* _Source text_
+===+
# Troubles with FloraBase



## Phil Edwards (Jan 22, 2004)

Hey folks,

I'm having some unexpected troubles with one of my tanks. I've got a few species of plant in there that have traditionally been super good growers for me that aren't doing diddly in this tank. They are as follows: Rotala rotundifolia (Green and normal),Rotala sp. "Vietnam", Glossostigma elatinoides, and Pogostemon stellata 'Broad Leaf'. Well, that last one could be Limnophila aromatica, I never could tell the difference and someone sent me both in one shipment. 

Tank specs:
20g high
FloraBase w/substrate heating cable
3x36w PC
Plenty of CO2 and nutrients. 

My big problem is lack of growth in these species. They should be growing like crazy with the abundance of nutrients, but they are stunted and dying.

Has anyone has problems with FloraBase in a high tech tank like this?


----------



## dennis (Mar 1, 2004)

The first thing I can think of is that Florabase should give you horribly incorrect pH, ie CO2, readings. I know you are a very experienced gardner but I woudl double, triple check that first. Second thought might be that the probably lower pH levels caused by Florabase and the CO2 addition might be affecting the substrate and nutrient uptake via the roots.


----------



## AaronT (Apr 26, 2004)

Limnophila aromatica has leaves with a purple/red color on both sides. Pogostemon stellatus has leaves that stay bright green on top with purple undersides. Also, aromatica tends to grow more horizontally and branch often. Got a pic?


----------



## cousinkenni (Jan 24, 2005)

Hi Phil,

I must agree with Dennis on this one. I have just about the same amount of light on my tank (2 X 55w on a 20gallon). And I was having some trouble about a month ago with some of those same plants (rotala species).

I knew it couldn't be from lack of nutrients (use E.I. method plus tested) so I turned my attention to CO2. I recently made several CO2 reactors (external inline with some advice from Gomer) and the last few days (almost a week now) have really turned the plants around.

FYI my reactor is taking about 2 bubbles per second to keep up with the damand of the plants.

Ken T.


----------



## MiamiAG (Jan 13, 2004)

Phil,

Take some of the substrate and run some tests on it using RO water. I would be concerned about impact to KH and GH mostly.

Also, take a turkey baster and take a sample of the substrate solution. Test it to see if there's any difference with the water column.

How old is the substrate?


----------



## Wö£fëñxXx1 (Feb 10, 2005)

Phil Edwards said:


> Has anyone has problems with FloraBase in a high tech tank like this?


No.
I have a 10g with 65 watt pc & FloraBase, it grows the **** out of some Stellata, Vietnam along with Byxa, L. Pantanal, Micro Sword, Tonina, Eriocaulon and HC, actually I have never seen these plants look better.
I use probably 95% RO water too, with a dusting of peat below the sub.
Only plant I have had trouble with in this tank was Dow-noi, not sure if it was the acidity or the ultra soft water..

As some have stated, check that C02 again, or just turn it up for a week and see what happen, you have alot of light.
+===+
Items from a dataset
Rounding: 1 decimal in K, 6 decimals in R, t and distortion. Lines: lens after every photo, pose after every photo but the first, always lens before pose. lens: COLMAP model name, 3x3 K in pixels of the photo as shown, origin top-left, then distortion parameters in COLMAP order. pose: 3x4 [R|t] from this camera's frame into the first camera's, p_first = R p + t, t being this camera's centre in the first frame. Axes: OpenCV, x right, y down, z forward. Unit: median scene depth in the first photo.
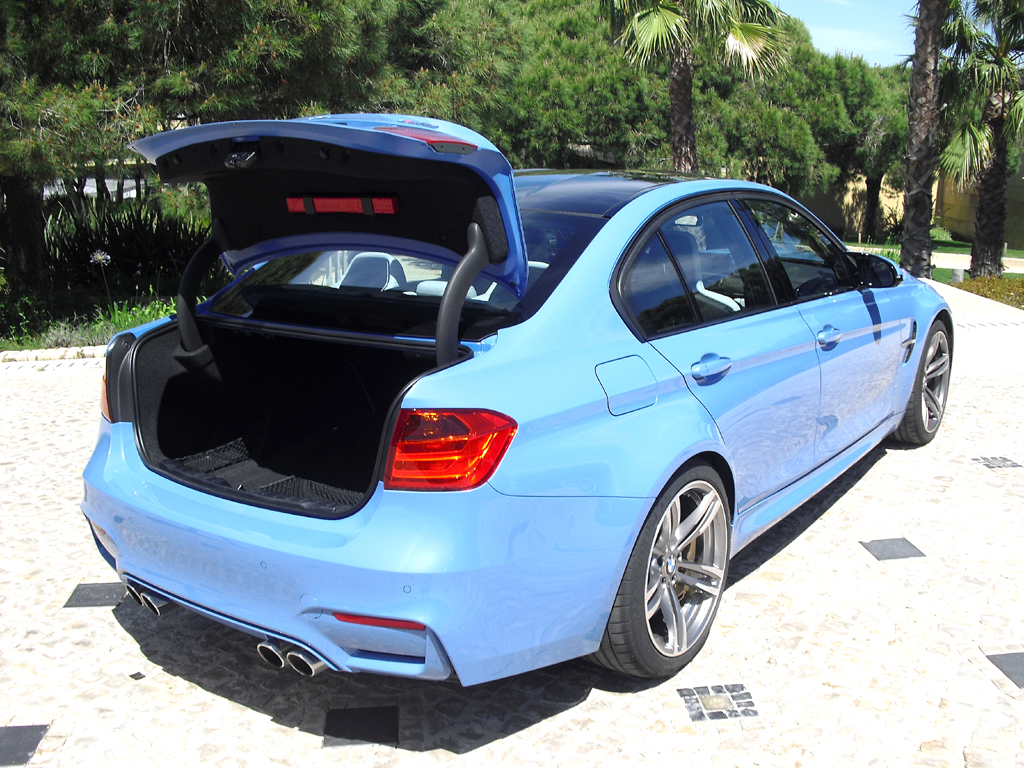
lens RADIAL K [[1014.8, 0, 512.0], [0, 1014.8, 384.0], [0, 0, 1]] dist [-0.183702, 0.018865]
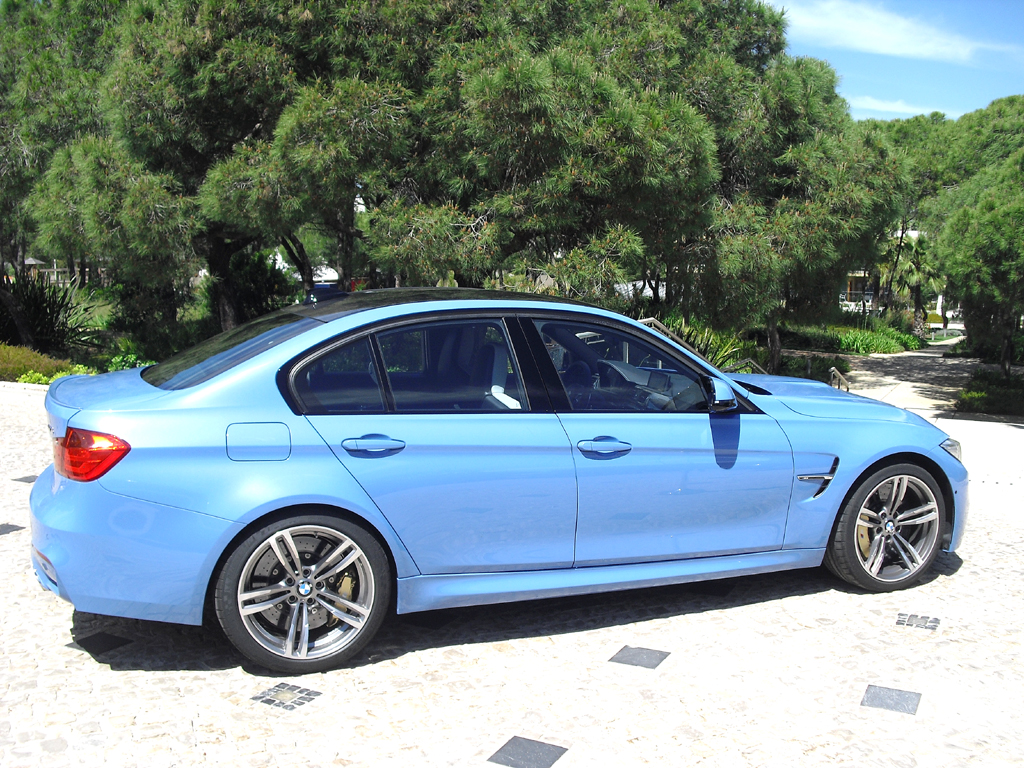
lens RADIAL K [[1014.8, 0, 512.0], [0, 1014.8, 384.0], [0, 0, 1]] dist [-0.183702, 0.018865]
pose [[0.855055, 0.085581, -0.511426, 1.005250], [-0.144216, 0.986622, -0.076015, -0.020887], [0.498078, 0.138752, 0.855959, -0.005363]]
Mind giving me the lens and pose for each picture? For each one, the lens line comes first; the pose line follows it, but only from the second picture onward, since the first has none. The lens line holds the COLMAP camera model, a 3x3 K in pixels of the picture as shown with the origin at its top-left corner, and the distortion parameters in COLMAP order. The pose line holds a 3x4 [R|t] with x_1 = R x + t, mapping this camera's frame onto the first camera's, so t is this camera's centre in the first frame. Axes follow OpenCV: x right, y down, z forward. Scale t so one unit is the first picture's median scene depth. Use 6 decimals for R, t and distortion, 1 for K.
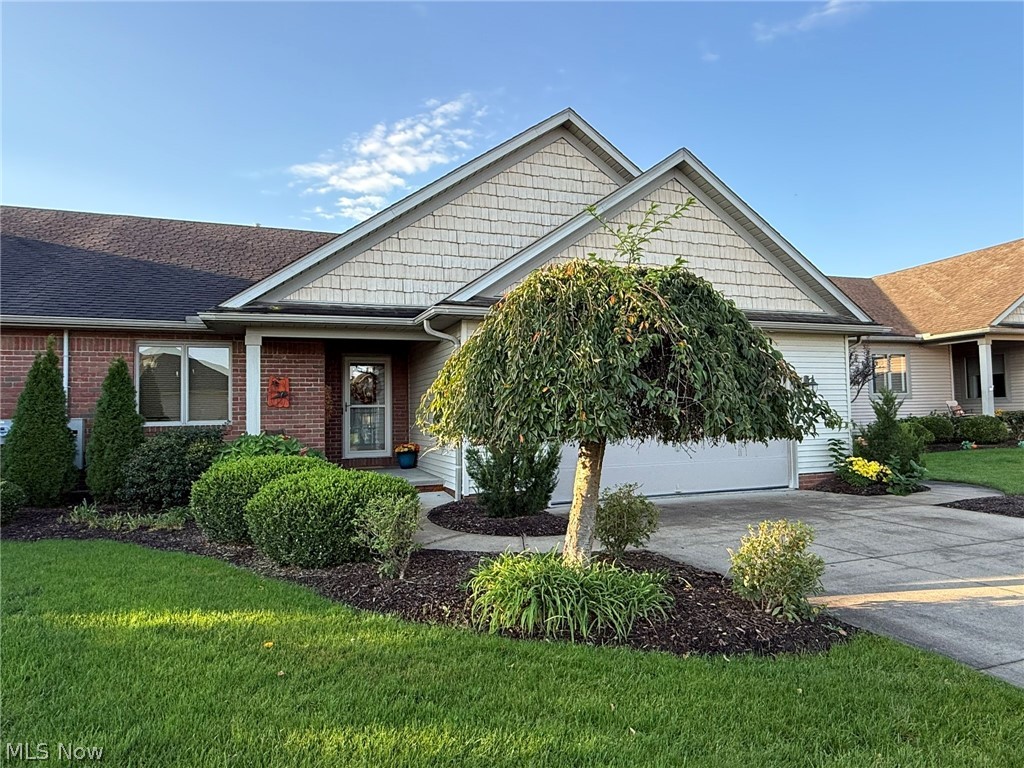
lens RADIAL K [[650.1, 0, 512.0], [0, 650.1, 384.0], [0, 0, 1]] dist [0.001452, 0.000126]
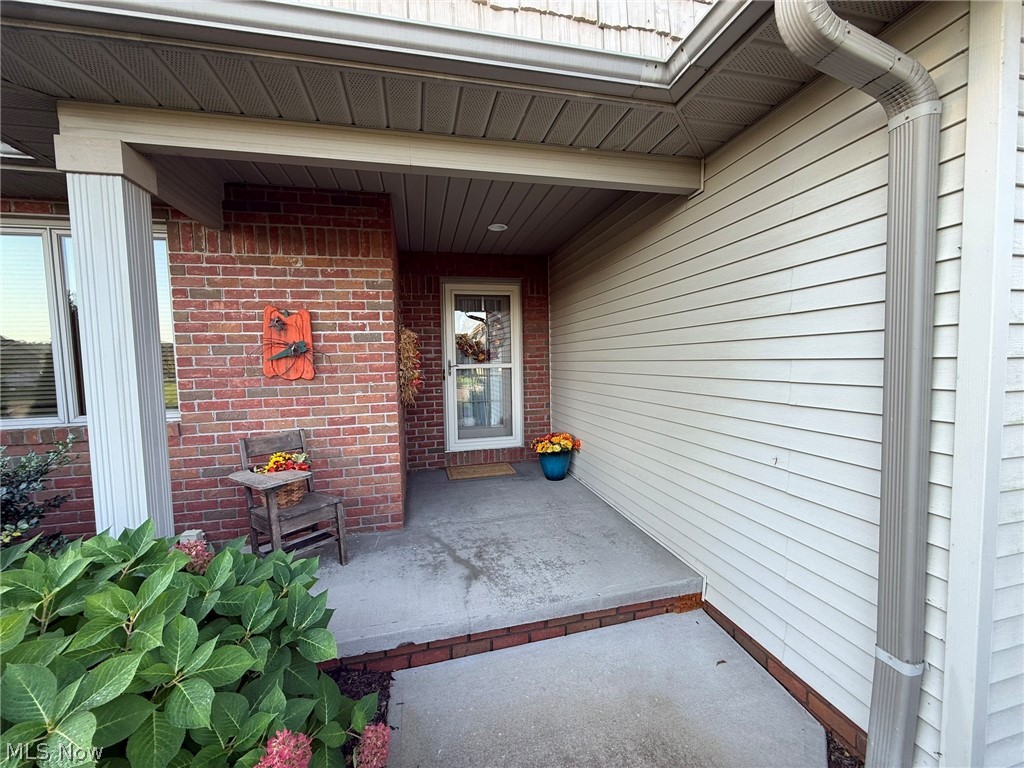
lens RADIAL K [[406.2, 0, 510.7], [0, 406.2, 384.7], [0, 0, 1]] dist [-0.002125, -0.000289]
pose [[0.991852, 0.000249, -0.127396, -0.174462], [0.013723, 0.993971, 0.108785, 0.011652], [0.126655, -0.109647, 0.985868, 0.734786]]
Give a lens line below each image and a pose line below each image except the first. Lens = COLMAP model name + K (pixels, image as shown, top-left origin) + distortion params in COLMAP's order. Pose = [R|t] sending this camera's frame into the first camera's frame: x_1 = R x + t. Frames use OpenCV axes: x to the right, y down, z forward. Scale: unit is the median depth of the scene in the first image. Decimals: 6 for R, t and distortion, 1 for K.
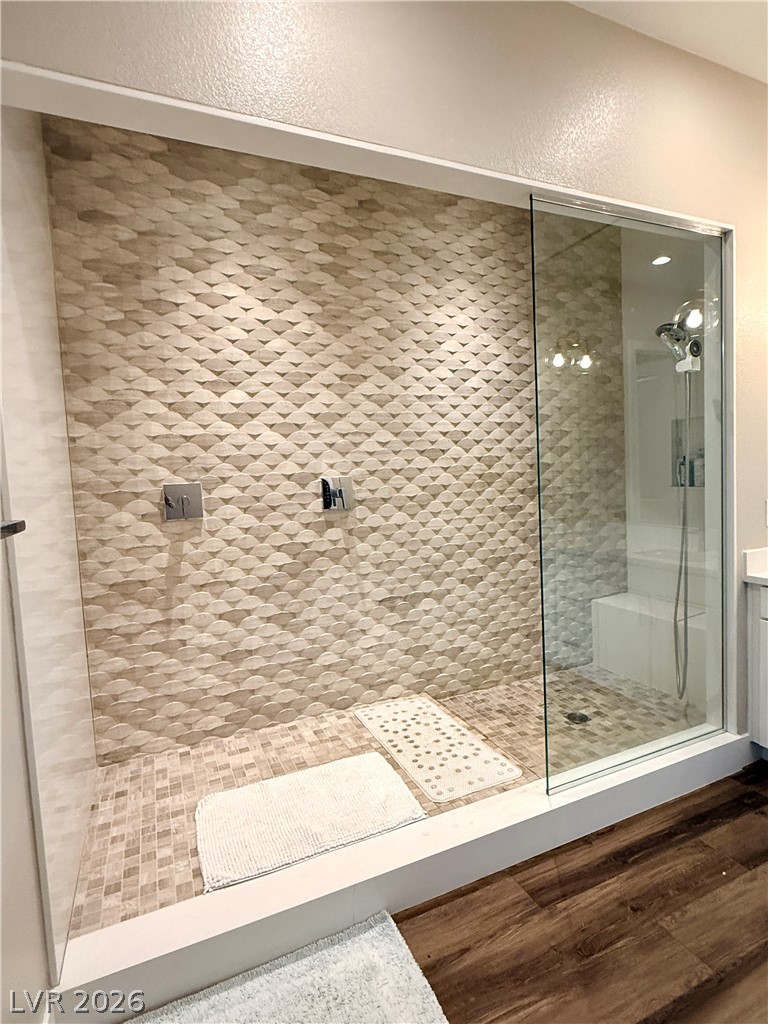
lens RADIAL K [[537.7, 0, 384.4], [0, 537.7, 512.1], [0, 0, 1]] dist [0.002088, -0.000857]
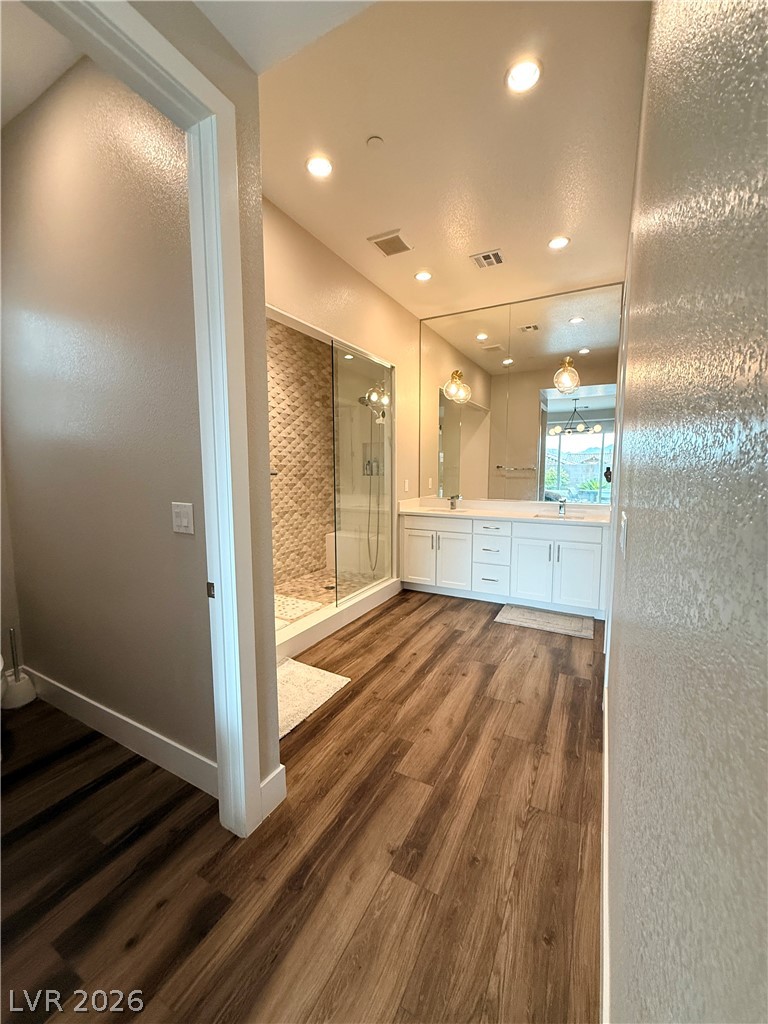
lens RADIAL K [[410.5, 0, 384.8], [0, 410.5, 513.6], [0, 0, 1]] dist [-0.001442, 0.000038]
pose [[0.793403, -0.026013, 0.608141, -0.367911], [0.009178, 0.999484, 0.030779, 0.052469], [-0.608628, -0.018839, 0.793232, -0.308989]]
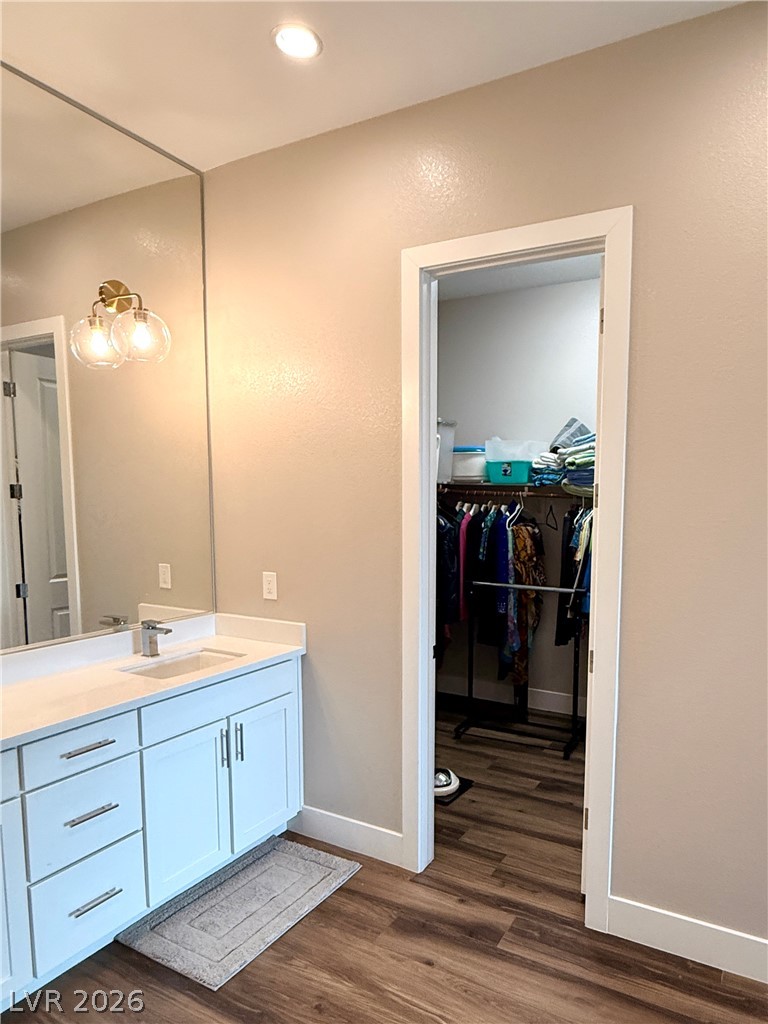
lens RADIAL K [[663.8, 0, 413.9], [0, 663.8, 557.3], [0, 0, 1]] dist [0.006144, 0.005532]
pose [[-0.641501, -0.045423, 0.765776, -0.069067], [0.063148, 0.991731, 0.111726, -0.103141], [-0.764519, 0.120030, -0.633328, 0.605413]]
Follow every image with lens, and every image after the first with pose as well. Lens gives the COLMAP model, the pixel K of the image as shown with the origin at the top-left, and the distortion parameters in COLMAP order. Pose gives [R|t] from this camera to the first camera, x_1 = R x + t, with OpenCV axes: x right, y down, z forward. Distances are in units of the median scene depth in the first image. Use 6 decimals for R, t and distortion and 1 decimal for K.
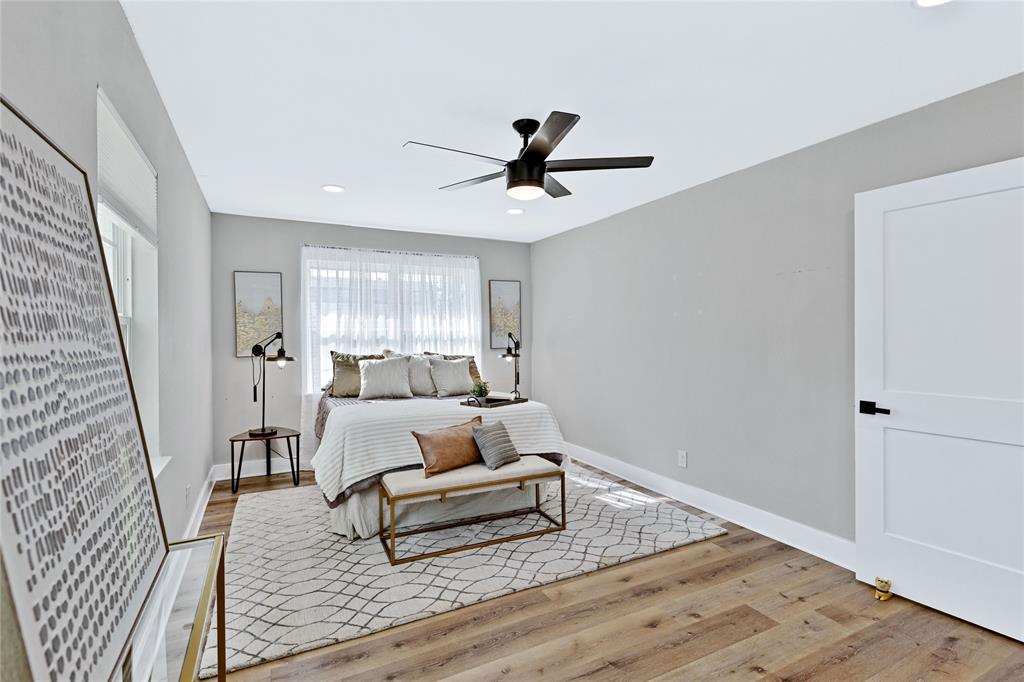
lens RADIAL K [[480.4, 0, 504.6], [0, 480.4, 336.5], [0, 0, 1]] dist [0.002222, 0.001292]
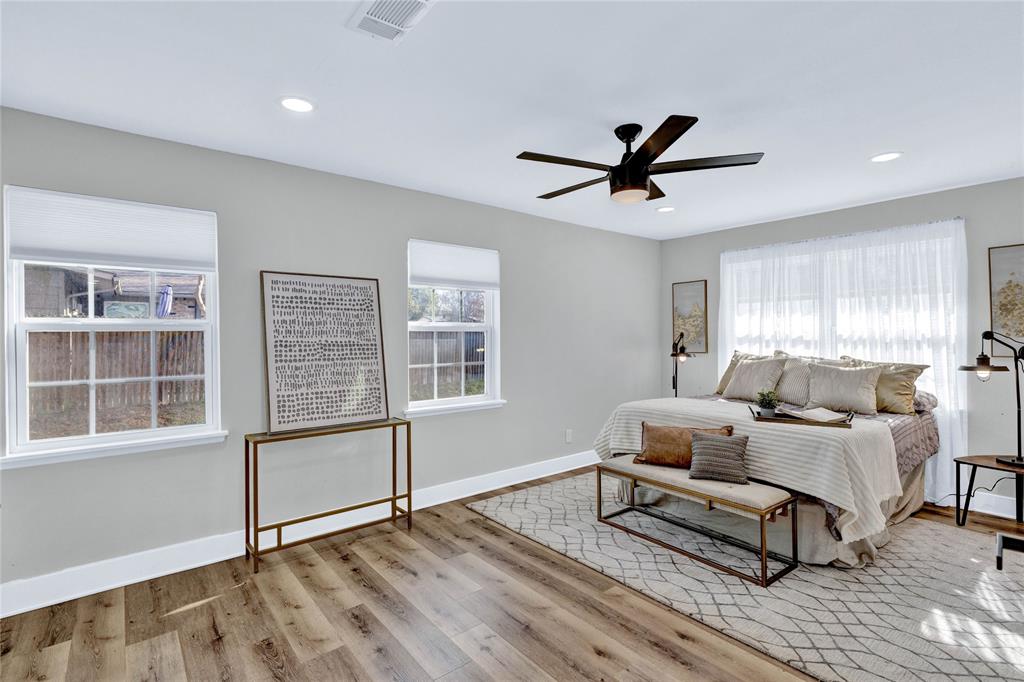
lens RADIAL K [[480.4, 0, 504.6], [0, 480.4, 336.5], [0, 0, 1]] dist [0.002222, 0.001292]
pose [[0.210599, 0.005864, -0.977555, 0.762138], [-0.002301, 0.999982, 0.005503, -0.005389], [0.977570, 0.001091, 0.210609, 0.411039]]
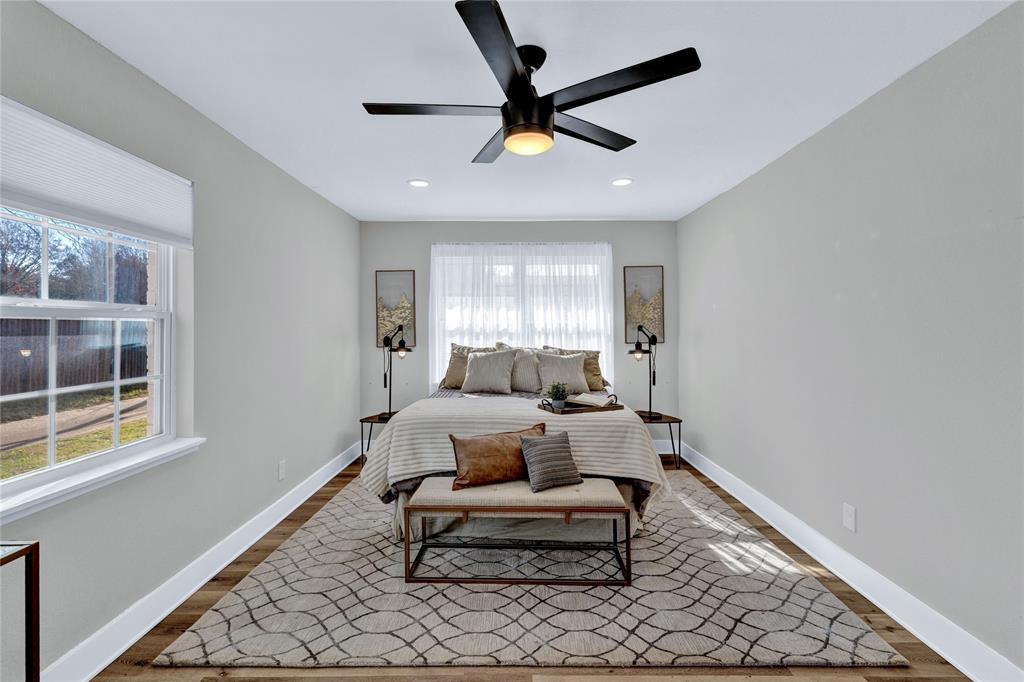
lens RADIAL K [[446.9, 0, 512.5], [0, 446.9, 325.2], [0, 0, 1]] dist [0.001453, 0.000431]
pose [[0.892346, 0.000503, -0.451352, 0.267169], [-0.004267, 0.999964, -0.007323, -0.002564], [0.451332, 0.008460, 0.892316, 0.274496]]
+===+
* _Task brief_
In the FloraBase thread, why was cousinkenni sure that the trouble with his Rotala species did not come from a lack of nutrients? Answer in one to three sentences.

* _Task result_
He followed the E.I. method and also tested his water, so he knew the plants had enough nutrients. That is why he looked at CO2 instead.